Deep Differentiable Logic Gate Networks Based on Fuzzy Łukasiewicz T-norm
Chan Duong Nguy, Piotr Wasilewski
DOI: http://dx.doi.org/10.15439/2025F1666
Citation: Proceedings of the 20th Conference on Computer Science and Intelligence Systems (FedCSIS), M. Bolanowski, M. Ganzha, L. Maciaszek, M. Paprzycki, D. Ślęzak (eds). ACSIS, Vol. 43, pages 219–230 (2025)

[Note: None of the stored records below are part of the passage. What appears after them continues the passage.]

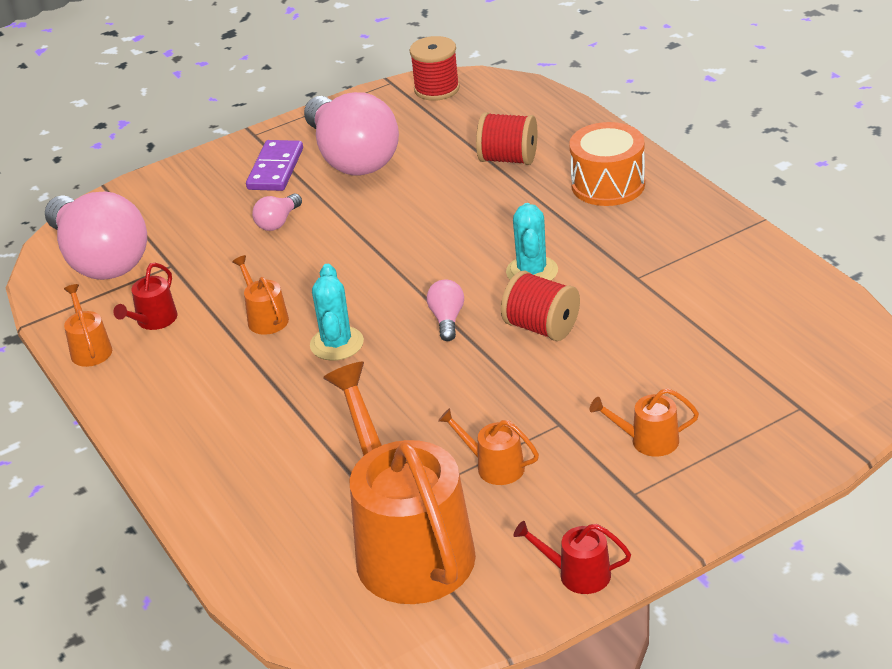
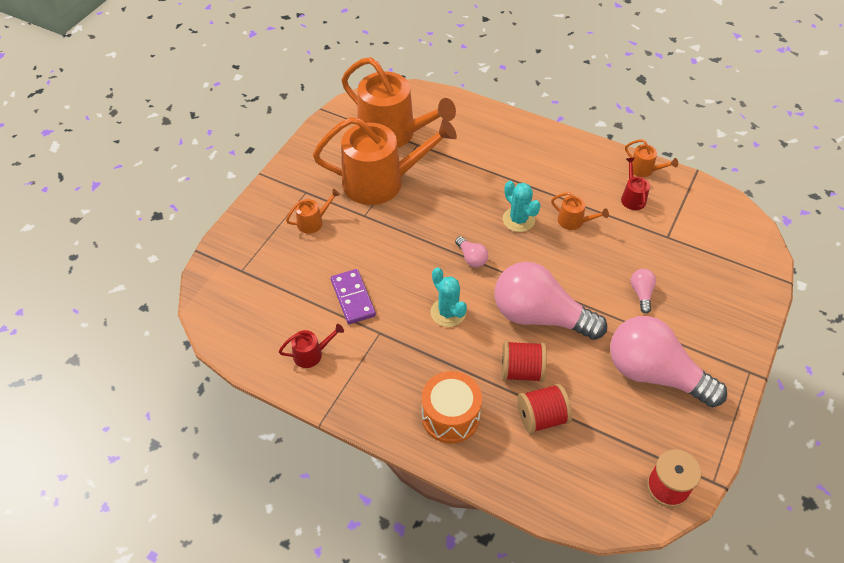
camera: 145 degrees right, 15 degrees up
pink light bulb [45,191,147,280] -> pink light bulb moved to [495,262,607,340]
purple domino [246,140,303,191] -> purple domino moved to [331,269,376,324]
orange watering can [438,408,539,485] -> orange watering can [313,117,457,205], size x2.43
red spool [501,271,580,341] -> red spool moved to [502,341,547,382]
red watering can [514,521,631,594] -> red watering can moved to [279,324,344,368]

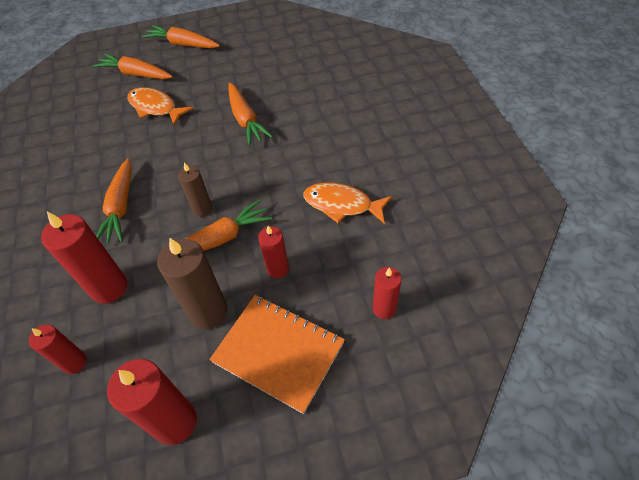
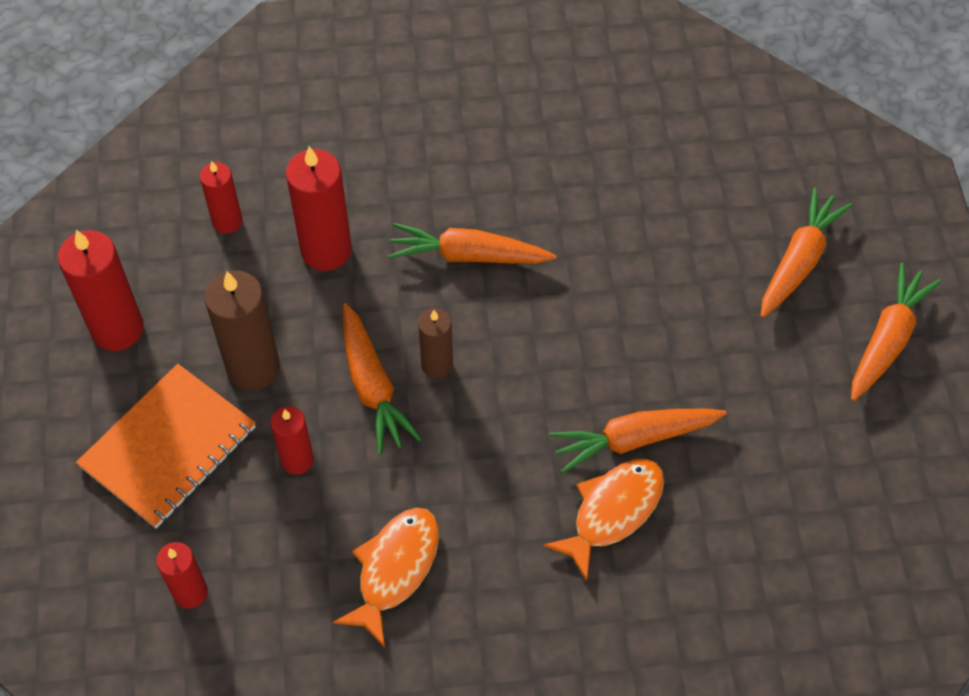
camera: 95 degrees right, 5 degrees up
orange fish [127,87,194,126] -> orange fish moved to [543,459,664,581]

Abstract. Differentiable Logic Gate Networks (DLNs) offer a compelling framework for symbolic interpretability and reducing inference cost. Building on prior works using Menger [12] and Zadeh T-norms [18], we investigate the \L{}ukasiewicz T-norm as an alternative relaxation for classical logic gates. While it provides strong gradients in some regions, its flat areas result in vanishing gradients hinder training. To address this issue, we use an initialization strategy [13] that is analogous to residual connection in Neural Networks to encourages error signal propagation during training. Our empirical results show that \L{}ukasiewicz based DLNs, though slightly less accurate, benefit from faster inference and lower memory requirements compared to Neural Networks, giving the opportunity of practical application in e.g. in resource constrained devices. Due to the structural clarity DLNs facilitate direct inspection and tracing of information flow which make them suitable for application in explainable artificial intelligence (XAI)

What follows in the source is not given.